The Heller decision was both revolutionary and modest. It ruled, by a 5-to-4 vote, that the Constitution guarantees an individual right to own guns — in the home, for self-defense. At the same time, it indicated that many kinds of gun regulations are permissible.

Justice Kennedy was in the majority in Heller decision, but he insisted on an important limiting passage, according to a 2018 interview with Justice John Paul Stevens, who wrote the main dissent and died in July.

“Nothing in our opinion,” Justice Antonin Scalia wrote for the majority in the passage that was the price of Justice Kennedy’s fifth vote, “should be taken to cast doubt on longstanding prohibitions on the possession of firearms by felons and the mentally ill, or laws forbidding the carrying of firearms in sensitive places such as schools and government buildings, or laws imposing conditions and qualifications on the commercial sale of arms.”

The court’s only other Second Amendment case since then, McDonald v. Chicago in 2010, extended the Heller decision, which concerned federal gun laws, to state and local ones.

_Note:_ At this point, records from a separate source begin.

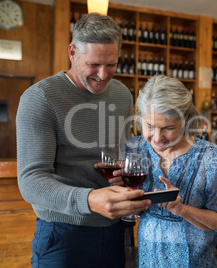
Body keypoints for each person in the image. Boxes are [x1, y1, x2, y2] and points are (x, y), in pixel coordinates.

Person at [16, 13, 151, 267]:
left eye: (111, 65)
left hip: (114, 230)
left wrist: (122, 174)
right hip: (62, 232)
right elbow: (31, 182)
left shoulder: (122, 94)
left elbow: (119, 154)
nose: (103, 75)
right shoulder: (40, 98)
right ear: (72, 52)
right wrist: (89, 200)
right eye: (93, 65)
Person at [123, 75, 217, 267]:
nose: (157, 137)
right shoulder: (136, 147)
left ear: (186, 121)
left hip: (195, 261)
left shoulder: (209, 156)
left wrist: (183, 210)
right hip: (149, 259)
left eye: (168, 128)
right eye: (149, 126)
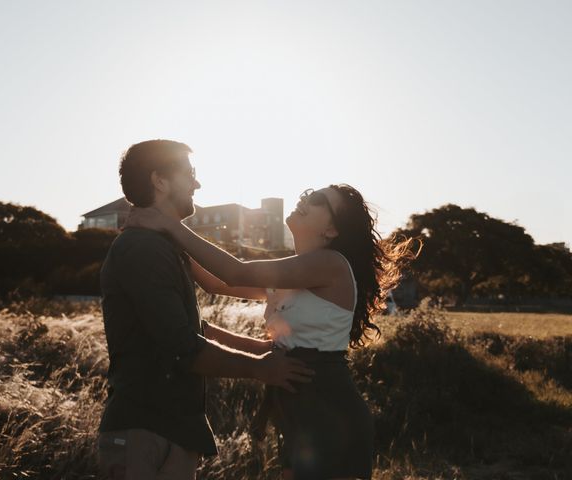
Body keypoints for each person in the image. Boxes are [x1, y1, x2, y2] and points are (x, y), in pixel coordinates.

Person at [125, 182, 417, 480]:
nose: (305, 199)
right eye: (308, 193)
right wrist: (171, 244)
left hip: (329, 411)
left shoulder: (331, 265)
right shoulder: (295, 273)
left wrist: (169, 225)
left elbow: (235, 272)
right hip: (296, 410)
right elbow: (219, 284)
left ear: (331, 230)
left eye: (317, 200)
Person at [97, 139, 314, 480]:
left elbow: (208, 306)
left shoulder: (165, 245)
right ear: (160, 181)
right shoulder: (141, 248)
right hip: (145, 431)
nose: (197, 183)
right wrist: (261, 368)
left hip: (172, 430)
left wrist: (263, 348)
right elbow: (184, 347)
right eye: (190, 173)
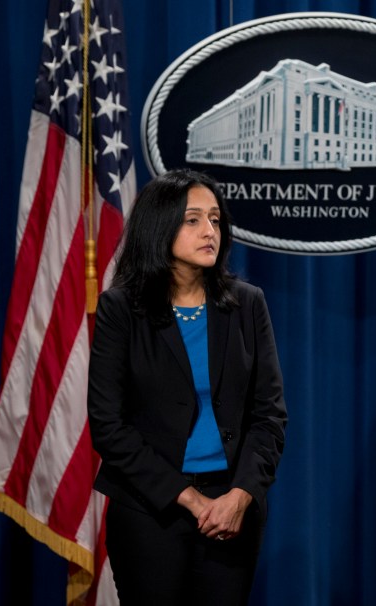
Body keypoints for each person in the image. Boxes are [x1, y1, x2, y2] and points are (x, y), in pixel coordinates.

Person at [88, 168, 287, 604]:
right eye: (193, 219)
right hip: (149, 510)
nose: (209, 231)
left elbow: (269, 416)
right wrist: (192, 501)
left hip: (233, 510)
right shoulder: (121, 308)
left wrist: (240, 496)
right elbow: (108, 426)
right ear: (160, 227)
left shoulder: (247, 304)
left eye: (215, 219)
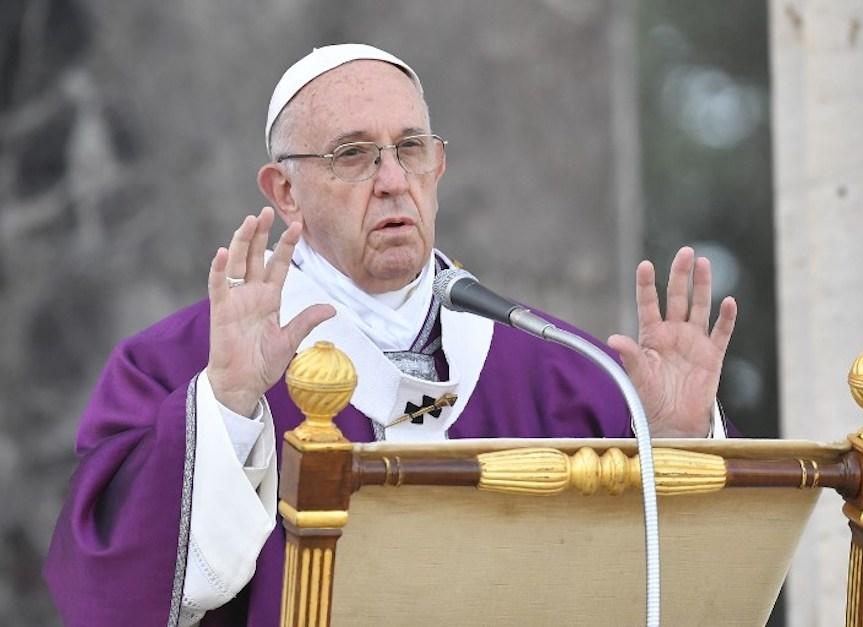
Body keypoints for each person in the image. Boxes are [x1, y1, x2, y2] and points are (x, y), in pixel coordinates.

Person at [44, 44, 738, 626]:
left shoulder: (564, 369)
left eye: (410, 148)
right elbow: (106, 587)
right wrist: (226, 409)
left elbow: (674, 595)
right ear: (285, 193)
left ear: (438, 165)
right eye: (353, 154)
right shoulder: (182, 362)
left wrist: (677, 442)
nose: (393, 181)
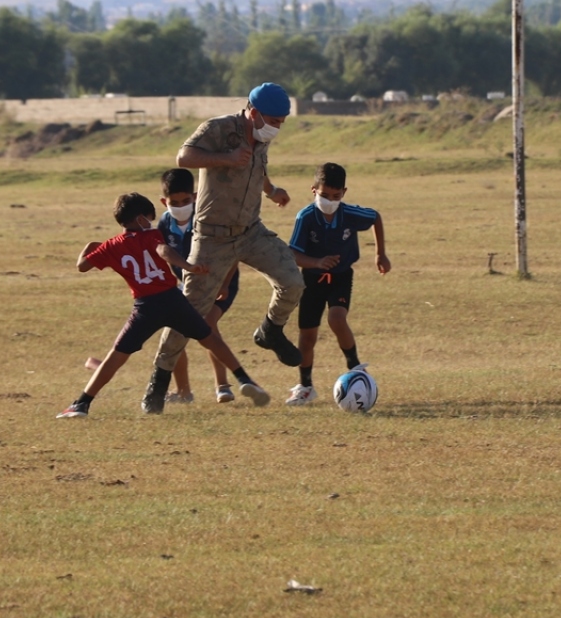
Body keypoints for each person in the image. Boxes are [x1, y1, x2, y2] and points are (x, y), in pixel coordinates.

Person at [141, 82, 305, 415]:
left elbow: (257, 170)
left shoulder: (260, 137)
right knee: (190, 313)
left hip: (251, 231)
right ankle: (158, 382)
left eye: (282, 122)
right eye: (273, 120)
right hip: (212, 237)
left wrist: (272, 191)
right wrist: (225, 158)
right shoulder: (219, 129)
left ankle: (270, 331)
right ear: (254, 112)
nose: (277, 127)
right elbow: (183, 157)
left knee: (293, 282)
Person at [57, 192, 269, 418]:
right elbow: (163, 251)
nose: (151, 223)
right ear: (141, 219)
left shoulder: (111, 247)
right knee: (210, 339)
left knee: (116, 356)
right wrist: (186, 265)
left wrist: (91, 245)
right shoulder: (152, 236)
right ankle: (245, 379)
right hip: (172, 300)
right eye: (149, 218)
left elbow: (82, 266)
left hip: (145, 308)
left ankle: (82, 404)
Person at [284, 162, 390, 406]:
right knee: (307, 337)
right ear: (313, 191)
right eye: (324, 195)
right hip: (311, 280)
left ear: (344, 192)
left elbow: (375, 218)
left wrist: (380, 254)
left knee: (336, 319)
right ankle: (305, 386)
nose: (329, 201)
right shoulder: (306, 217)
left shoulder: (350, 214)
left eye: (335, 196)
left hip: (341, 277)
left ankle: (355, 367)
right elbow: (293, 253)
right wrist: (317, 262)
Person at [155, 168, 242, 405]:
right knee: (174, 333)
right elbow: (164, 255)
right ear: (165, 201)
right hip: (189, 287)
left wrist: (224, 283)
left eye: (186, 201)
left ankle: (223, 386)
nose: (181, 205)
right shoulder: (164, 224)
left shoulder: (208, 217)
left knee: (207, 325)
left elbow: (233, 252)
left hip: (221, 283)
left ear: (195, 196)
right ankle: (184, 392)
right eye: (174, 202)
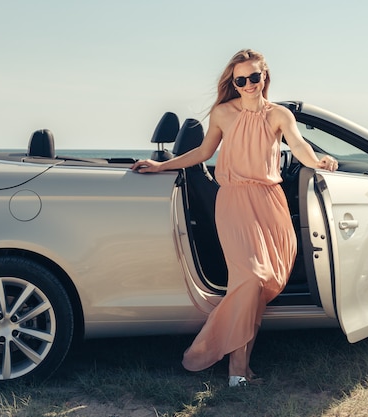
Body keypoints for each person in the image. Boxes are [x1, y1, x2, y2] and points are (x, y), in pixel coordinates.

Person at [131, 49, 338, 387]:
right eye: (240, 80)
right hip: (234, 203)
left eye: (254, 77)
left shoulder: (279, 115)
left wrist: (319, 161)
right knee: (251, 279)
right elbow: (202, 153)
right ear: (234, 82)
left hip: (270, 204)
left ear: (264, 77)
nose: (247, 85)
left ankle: (243, 367)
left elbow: (299, 147)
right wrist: (162, 165)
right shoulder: (223, 113)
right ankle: (234, 370)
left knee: (259, 287)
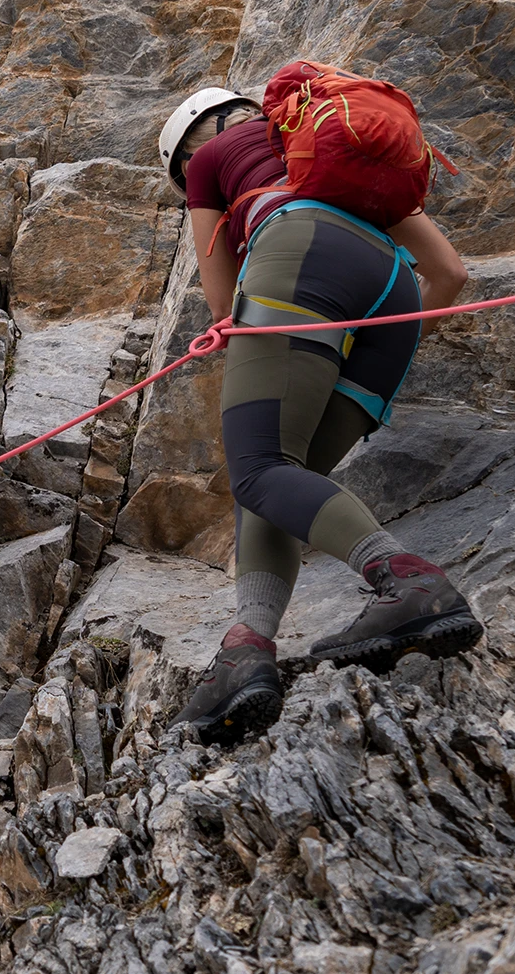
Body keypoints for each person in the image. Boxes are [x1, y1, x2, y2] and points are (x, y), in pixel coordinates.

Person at [157, 87, 481, 745]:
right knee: (282, 480)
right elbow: (447, 273)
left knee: (258, 468)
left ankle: (407, 581)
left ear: (188, 147)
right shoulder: (325, 151)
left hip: (297, 254)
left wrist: (289, 303)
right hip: (392, 294)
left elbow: (223, 306)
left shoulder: (208, 160)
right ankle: (247, 648)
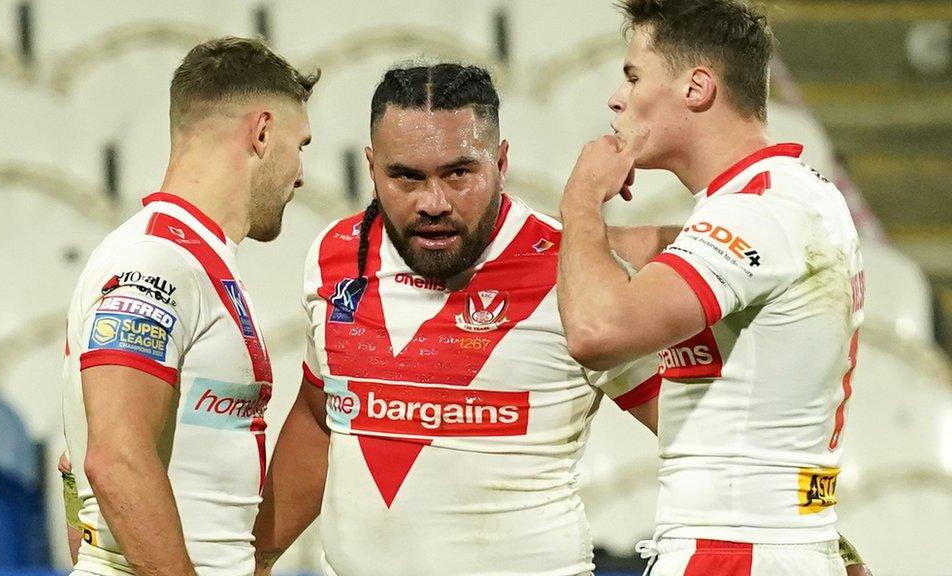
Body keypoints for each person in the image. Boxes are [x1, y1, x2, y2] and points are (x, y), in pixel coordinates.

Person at [254, 63, 671, 576]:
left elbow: (690, 434)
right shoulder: (335, 254)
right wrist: (260, 557)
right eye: (405, 176)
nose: (433, 203)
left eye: (458, 174)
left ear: (501, 161)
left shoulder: (572, 272)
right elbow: (323, 417)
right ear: (371, 168)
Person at [557, 1, 866, 574]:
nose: (616, 99)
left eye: (633, 76)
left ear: (696, 88)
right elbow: (651, 252)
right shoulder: (793, 198)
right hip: (784, 542)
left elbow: (597, 331)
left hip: (731, 554)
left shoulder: (757, 214)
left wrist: (581, 200)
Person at [61, 37, 316, 576]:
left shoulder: (188, 259)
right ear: (263, 133)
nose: (301, 174)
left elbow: (74, 465)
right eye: (302, 146)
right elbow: (113, 460)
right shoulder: (156, 263)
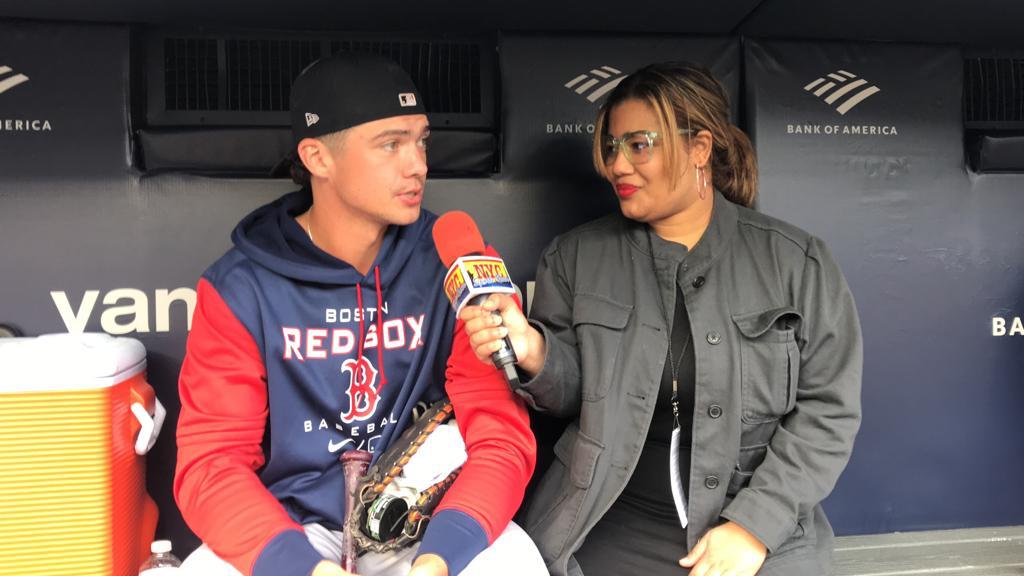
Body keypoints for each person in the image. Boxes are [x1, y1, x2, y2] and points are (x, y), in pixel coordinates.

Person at [461, 61, 862, 576]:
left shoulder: (798, 262)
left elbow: (827, 413)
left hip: (756, 527)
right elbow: (570, 397)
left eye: (638, 144)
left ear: (700, 148)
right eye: (611, 147)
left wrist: (753, 527)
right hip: (606, 519)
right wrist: (535, 352)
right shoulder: (575, 257)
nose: (617, 165)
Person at [174, 53, 541, 576]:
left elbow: (498, 434)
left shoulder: (459, 265)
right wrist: (300, 566)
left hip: (425, 523)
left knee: (512, 565)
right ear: (318, 157)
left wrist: (443, 554)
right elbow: (211, 463)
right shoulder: (241, 287)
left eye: (421, 141)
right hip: (296, 530)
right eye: (391, 144)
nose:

Recent scholarship tells a complicated story about how the Heller decision has been applied in the lower courts. A comprehensive study of Second Amendment rulings after the Heller decision through early 2016, published last year in the Duke Law Journal, found that the success rate for challengers was indeed low, at about 9 percent.

But the article concluded that “the low rate of success probably has more to do with the claims being asserted than with judicial hostility.” For instance, challenges by felons charged with possessing guns made up about a quarter of the cases and almost always failed, as the Heller decision itself seemed to require.